My recent images directly and indirectly reference a science fiction atmosphere similar to that of 50s and 60s B movies but with contemporary fantasy elements. Invasions, apocalypses, revelations, and raptures are environmental characteristics of my work and serve to set the stage (and comment upon) the relationships between an image's central characters.

Having a strong background in computer programming, I am attracted to the emerging range of interfaces between man and machine, both abstract and physical. However, it is not the glorification of the mechanical, nor the use of it, that intrigues me. Rather, I intend to investigate the ramifications of it on the human psyche – to examine how it improves quality of life while propagating a sense of isolation and disconnection.

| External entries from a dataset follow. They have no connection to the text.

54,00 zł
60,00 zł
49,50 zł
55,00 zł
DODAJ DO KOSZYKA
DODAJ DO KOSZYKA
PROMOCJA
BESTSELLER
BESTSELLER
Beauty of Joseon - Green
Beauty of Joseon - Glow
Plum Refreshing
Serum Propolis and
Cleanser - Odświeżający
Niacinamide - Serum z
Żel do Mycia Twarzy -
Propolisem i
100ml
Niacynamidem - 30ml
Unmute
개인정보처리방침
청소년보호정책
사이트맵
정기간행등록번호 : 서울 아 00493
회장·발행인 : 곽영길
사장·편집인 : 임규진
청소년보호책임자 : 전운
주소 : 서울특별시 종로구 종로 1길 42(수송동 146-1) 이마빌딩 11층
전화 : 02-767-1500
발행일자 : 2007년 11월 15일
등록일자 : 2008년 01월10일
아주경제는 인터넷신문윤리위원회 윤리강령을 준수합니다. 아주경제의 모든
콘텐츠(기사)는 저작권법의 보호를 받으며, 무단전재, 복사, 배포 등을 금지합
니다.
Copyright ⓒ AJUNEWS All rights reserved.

Within my process I hope to not only depict my interest in this paradox, but also to consider the way we see ourselves in the world, and how we interface with it.


Kathleen Petry

In my work I explore the dynamics that exist between the processes of sculpture and printmaking and the rhythms and contrasts between materials and textures. I have been investigating medieval art and culture, especially systems of remembrance, and many of my works are a response to the interrelationships among myth, journey, metaphor, music, object, and memory.

I have explored in many other works Greek and European myths concerning Arachne, weaving, and various stories concerning the origins of the world. I am attracted to such mythic themes – their endurance and broad appeal across language and culture.

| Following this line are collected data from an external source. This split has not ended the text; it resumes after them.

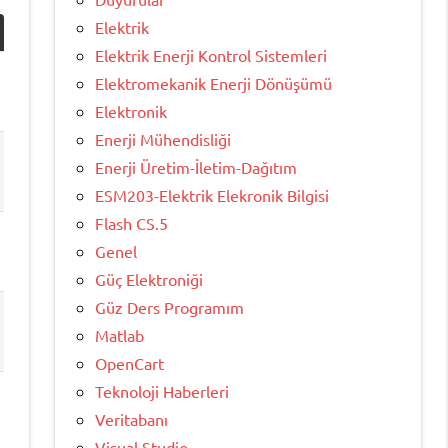
Elektrik
Elektrik Enerji Kontrol Sistemleri
Elektromekanik Enerji Dönüşümü
Elektronik
Enerji Mühendisliği
Enerji Üretim-İletim-Dağıtım
ESM203-Elektrik Elekronik Bilgisi
Flash CS.5
Genel
Güç Elektroniği
Güz Ders Programım
Matlab
OpenCart
Teknoloji Haberleri
Veritabanı
Visual Studio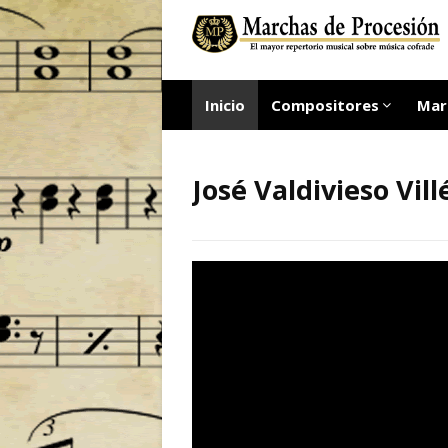
Inicio
Compositores
Mar
José Valdivieso Vill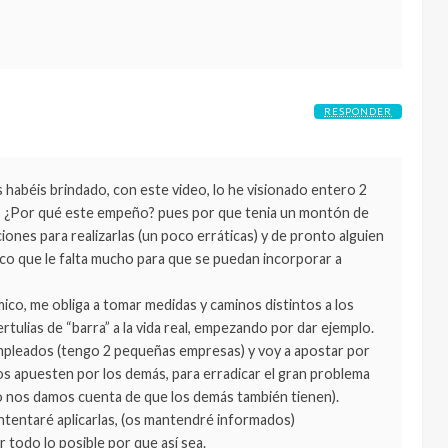
RESPONDER
habéis brindado, con este video, lo he visionado entero 2
mo, ¿Por qué este empeño? pues por que tenia un montón de
nes para realizarlas (un poco erráticas) y de pronto alguien
co que le falta mucho para que se puedan incorporar a
co, me obliga a tomar medidas y caminos distintos a los
ertulias de “barra” a la vida real, empezando por dar ejemplo.
 empleados (tengo 2 pequeñas empresas) y voy a apostar por
los apuesten por los demás, para erradicar el gran problema
 nos damos cuenta de que los demás también tienen).
ntentaré aplicarlas, (os mantendré informados)
todo lo posible por que así sea.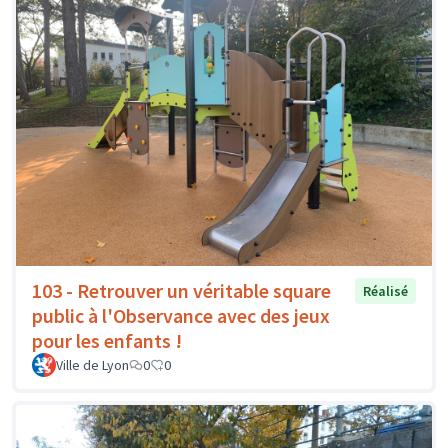
103 - Retrouver un véritable square
Réalisé
public à l'Observance avec des jeux
pour les enfants !
Ville de Lyon
0
0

This work was made during the years before and after I turned forty. I asked a number of friends and acquaintances to donate a pair of socks – each pair was then cut and re-sewn into a miniature sweater.


Rupert Nesbitt

This image is from a series focusing on believable yet entirely imaginary spaces created using digital 3D software. In this example, electricity and data are used as an analogy for the more esoteric concepts of energy and experience. Those elements are a continuum, and the meter functions as an observer noting an arbitrary point within the flow.


Anni Abbi

Forty, as in the 40s, was, purportedly, when the Hardly Hard Business Dress: the dress to get hired in and the dress to get fired for (pattern) was created – to give credence to feminine inclinations by imploring business to implement tenderness, leniency, mercy, and conciliation. The Hardly Hard gives women the unique opportunity to redress themselves and the business work ethic by softening the hard construct of American business, whose worst fear is "going soft."


B. Lynch

The stories of Western Civilization continue to live and be reinvigorated through the centuries. They have embedded themselves cunningly into our unanalyzed selves. I seek to re-examine them critically, to see their essential truths in the light of our own particular predicaments.

Venus, the goddess of love and beauty, obsesses over her looks. The traditional voyeurism of naked Venus paintings is emphasized by the keyhole viewpoint.

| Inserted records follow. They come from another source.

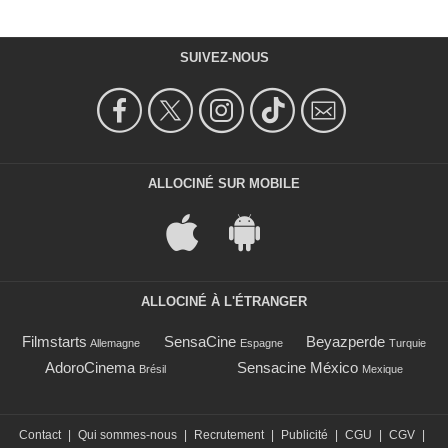
SUIVEZ-NOUS
ALLOCINÉ SUR MOBILE
ALLOCINÉ À L'ÉTRANGER
Filmstarts
SensaCine
Beyazperde
Allemagne
Espagne
Turquie
AdoroCinema
Sensacine México
Brésil
Mexique
Contact
|
Qui sommes-nous
|
Recrutement
|
Publicité
|
CGU
|
CGV
|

Fortuna, goddess of fortune and Roman emperors, carelessly bounces the world as her plaything. Her consort is a snake, which she, conversely to Eve, feeds an apple.


Lori Brown

I am both an architect and an artist. I started using collage in graduate school for architecture as a tool to explore three-dimensional space using various purchased and found paper inherently connected to the sight of exploration. Moving beyond the purely architectural, the collections of paper and various things from my daily life have become a marker of time and events. Working in series, the pieces catalog days, months, sometimes years.


Sherrill Hunnibell

Collage has always been a strong factor in my work. Quite simply, I like the physical process and appreciate the intuitive discoveries that layering encourages. It's a bit like reverse archeology – with surfaces being repeatedly layered and excavated – resulting in a unique documentation of transition in time, space, and circumstance.